Dr. Tania Elliott from NYU Langone Health in Manhattan told MarketWatch that hantavirus has actually been around for a long time, “probably for centuries,” and that it is most prevalent in China with anywhere from 16,000 to 100,000 cases a year.

But unlike the coronavirus — which is believed to spread from person to person through droplets when an infected person coughs or sneezes — the hantavirus is primarily spread by contact with mice and their urine, feces or saliva. In fact, the CDC notes that, to date, “no cases of HPS (hantavirus pulmonary syndrome) have been reported in the United States in which the virus was transmitted from one person to another.” So avoiding the hantavirus basically comes down to avoiding contact with rodents, Dr. Elliott said.

According to the US’ Center for Disease Control and Prevention (CDC), Hantavirus Pulmonary Syndrome (HPS) is a severe, sometimes fatal, respiratory disease in humans caused by infection with hantaviruses. It added that anyone who comes into contact with rodents that carry hantaviruses is at risk of HPS.

Rodent infestation in and around the home remains the primary risk for hantavirus exposure. Even healthy individuals are at risk for HPS infection if exposed to the virus, it said.

Even though the US has not reported any case in which the virus was transmitted from one person to another, the CDC noted that in Chile and Argentina, rare cases of person-to-person transmission have occurred among close contacts of a person who was ill with a type of hantavirus called Andes virus.

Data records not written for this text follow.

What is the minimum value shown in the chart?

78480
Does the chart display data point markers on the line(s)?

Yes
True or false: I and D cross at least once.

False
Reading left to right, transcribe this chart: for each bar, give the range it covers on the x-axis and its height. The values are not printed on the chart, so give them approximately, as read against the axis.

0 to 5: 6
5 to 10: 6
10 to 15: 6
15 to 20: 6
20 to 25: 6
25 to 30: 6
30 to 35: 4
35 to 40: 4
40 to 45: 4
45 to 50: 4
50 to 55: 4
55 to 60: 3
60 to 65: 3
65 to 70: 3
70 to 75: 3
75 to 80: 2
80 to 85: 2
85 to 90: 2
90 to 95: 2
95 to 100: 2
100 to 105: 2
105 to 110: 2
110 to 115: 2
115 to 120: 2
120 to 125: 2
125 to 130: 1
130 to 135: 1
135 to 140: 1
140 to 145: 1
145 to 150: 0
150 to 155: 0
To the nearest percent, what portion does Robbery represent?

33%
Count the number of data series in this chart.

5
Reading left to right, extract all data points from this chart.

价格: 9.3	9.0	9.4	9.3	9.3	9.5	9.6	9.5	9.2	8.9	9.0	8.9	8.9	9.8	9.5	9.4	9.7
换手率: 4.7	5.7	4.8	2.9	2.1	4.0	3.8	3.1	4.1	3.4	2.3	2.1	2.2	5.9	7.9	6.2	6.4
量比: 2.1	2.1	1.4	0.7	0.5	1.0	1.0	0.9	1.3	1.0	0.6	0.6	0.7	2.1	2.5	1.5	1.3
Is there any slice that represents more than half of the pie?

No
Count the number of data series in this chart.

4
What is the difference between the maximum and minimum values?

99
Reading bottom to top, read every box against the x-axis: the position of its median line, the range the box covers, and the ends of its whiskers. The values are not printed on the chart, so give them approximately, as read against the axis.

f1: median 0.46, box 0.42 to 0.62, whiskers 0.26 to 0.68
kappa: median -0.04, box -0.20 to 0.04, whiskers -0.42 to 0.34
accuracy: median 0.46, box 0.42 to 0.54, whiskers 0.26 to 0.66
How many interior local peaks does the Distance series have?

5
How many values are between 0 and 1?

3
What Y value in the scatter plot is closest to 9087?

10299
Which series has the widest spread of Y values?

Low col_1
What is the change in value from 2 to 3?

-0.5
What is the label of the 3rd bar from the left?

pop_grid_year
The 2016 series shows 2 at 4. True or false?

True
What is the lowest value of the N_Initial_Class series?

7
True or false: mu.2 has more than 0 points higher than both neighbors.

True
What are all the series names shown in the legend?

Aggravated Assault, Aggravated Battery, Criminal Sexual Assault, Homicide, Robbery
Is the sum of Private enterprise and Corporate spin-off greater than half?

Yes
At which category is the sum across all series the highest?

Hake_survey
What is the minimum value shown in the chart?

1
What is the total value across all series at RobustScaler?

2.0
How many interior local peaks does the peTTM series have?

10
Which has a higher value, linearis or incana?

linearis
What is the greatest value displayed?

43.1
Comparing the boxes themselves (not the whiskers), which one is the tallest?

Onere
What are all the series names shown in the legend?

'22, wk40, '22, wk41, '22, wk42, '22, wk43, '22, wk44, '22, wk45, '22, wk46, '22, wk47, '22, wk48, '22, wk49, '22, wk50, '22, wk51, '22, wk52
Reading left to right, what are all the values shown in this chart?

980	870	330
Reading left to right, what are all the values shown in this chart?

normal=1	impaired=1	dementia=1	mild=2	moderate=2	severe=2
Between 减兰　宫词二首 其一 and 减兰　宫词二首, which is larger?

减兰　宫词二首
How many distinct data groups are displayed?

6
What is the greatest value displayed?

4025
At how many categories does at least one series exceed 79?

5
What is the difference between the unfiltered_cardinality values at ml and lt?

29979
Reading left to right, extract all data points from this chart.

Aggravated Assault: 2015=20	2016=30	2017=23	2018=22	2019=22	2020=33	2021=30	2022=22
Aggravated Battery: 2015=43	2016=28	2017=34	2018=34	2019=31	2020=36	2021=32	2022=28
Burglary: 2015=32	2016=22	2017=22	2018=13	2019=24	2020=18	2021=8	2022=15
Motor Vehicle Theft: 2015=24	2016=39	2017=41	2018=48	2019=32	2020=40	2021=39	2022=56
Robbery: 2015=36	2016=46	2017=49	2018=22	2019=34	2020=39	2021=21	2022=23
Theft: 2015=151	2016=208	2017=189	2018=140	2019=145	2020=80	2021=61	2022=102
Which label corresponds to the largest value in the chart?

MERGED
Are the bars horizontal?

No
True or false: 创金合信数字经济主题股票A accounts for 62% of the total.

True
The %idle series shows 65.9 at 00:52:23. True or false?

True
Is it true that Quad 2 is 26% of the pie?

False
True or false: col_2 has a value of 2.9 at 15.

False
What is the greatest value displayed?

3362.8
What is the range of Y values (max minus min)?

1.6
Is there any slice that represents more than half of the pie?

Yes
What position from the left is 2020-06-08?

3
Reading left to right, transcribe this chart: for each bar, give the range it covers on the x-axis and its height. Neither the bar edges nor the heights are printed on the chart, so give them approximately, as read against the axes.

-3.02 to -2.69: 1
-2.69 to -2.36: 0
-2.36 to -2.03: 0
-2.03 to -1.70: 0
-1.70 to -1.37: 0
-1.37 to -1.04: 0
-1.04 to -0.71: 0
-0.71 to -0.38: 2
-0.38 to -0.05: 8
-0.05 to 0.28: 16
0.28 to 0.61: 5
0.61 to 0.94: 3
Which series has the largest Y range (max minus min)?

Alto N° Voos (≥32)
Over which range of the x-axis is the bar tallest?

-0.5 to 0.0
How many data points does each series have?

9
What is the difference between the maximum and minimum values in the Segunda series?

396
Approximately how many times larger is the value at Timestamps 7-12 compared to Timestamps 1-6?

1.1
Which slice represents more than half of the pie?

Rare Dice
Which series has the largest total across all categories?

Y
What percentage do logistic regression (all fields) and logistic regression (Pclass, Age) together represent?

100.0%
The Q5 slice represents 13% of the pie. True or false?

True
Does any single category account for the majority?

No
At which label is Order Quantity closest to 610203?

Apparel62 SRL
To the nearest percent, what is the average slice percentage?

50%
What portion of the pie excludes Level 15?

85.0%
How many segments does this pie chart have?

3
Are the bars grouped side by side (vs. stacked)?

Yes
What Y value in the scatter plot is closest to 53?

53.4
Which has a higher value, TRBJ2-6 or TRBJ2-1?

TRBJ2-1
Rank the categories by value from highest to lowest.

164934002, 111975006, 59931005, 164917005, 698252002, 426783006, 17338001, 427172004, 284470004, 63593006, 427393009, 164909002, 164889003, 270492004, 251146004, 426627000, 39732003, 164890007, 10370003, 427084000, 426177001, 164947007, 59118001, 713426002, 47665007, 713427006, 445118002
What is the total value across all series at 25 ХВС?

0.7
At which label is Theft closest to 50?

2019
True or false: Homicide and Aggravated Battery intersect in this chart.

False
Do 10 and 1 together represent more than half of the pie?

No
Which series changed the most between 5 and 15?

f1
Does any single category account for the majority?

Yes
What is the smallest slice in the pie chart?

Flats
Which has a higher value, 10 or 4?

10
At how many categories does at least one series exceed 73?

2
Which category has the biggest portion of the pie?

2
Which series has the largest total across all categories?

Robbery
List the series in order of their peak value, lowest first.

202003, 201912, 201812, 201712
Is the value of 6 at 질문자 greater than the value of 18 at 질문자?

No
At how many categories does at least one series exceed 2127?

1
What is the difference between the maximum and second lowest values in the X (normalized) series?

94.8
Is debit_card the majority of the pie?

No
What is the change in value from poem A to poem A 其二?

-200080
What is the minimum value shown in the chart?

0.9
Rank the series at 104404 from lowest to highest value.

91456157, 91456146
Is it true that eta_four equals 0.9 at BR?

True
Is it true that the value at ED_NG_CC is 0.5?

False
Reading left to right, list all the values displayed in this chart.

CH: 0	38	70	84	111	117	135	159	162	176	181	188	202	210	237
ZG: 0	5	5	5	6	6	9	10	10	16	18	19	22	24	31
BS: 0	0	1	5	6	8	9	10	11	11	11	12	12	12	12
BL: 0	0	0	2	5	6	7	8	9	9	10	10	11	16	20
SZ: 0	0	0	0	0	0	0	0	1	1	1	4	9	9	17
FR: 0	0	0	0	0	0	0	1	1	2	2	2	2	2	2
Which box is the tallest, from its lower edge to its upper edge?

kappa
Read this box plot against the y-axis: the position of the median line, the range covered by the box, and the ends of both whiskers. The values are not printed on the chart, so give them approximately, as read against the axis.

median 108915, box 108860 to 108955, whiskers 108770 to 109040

How is the Hantavirus spread?

According to CDC, rodents shed the virus in their urine, droppings, and saliva. The virus is mainly transmitted to people when they breathe in air contaminated with the virus.

However, there are several other ways rodents may spread hantavirus to people, including if a rodent with the virus bites someone.

Scientists believe that people may get the virus if they touch something that has been contaminated with rodent urine, droppings, or saliva, and then touch their face.

People can become sick if they eat food contaminated by urine, droppings, or saliva from an infected rodent, the CDC said.

Symptoms of the virus: CDC says that early symptoms include fatigue, fever and muscle aches, especially in the large muscle groups — thighs, hips, back, and shoulders at times. These symptoms are universal.

It added that there may also be headaches, dizziness, chills, and abdominal problems, such as nausea, vomiting, diarrhea, and abdominal pain. About half of all HPS patients experience these symptoms, it said.

Treatment for the virus: There is no specific treatment, cure, or vaccine for hantavirus infection.

“However, we do know that if infected individuals are recognised early and receive medical care in an intensive care unit, they may do better. In intensive care, patients are intubated and given oxygen therapy to help them through the period of severe respiratory distress,” CDC said.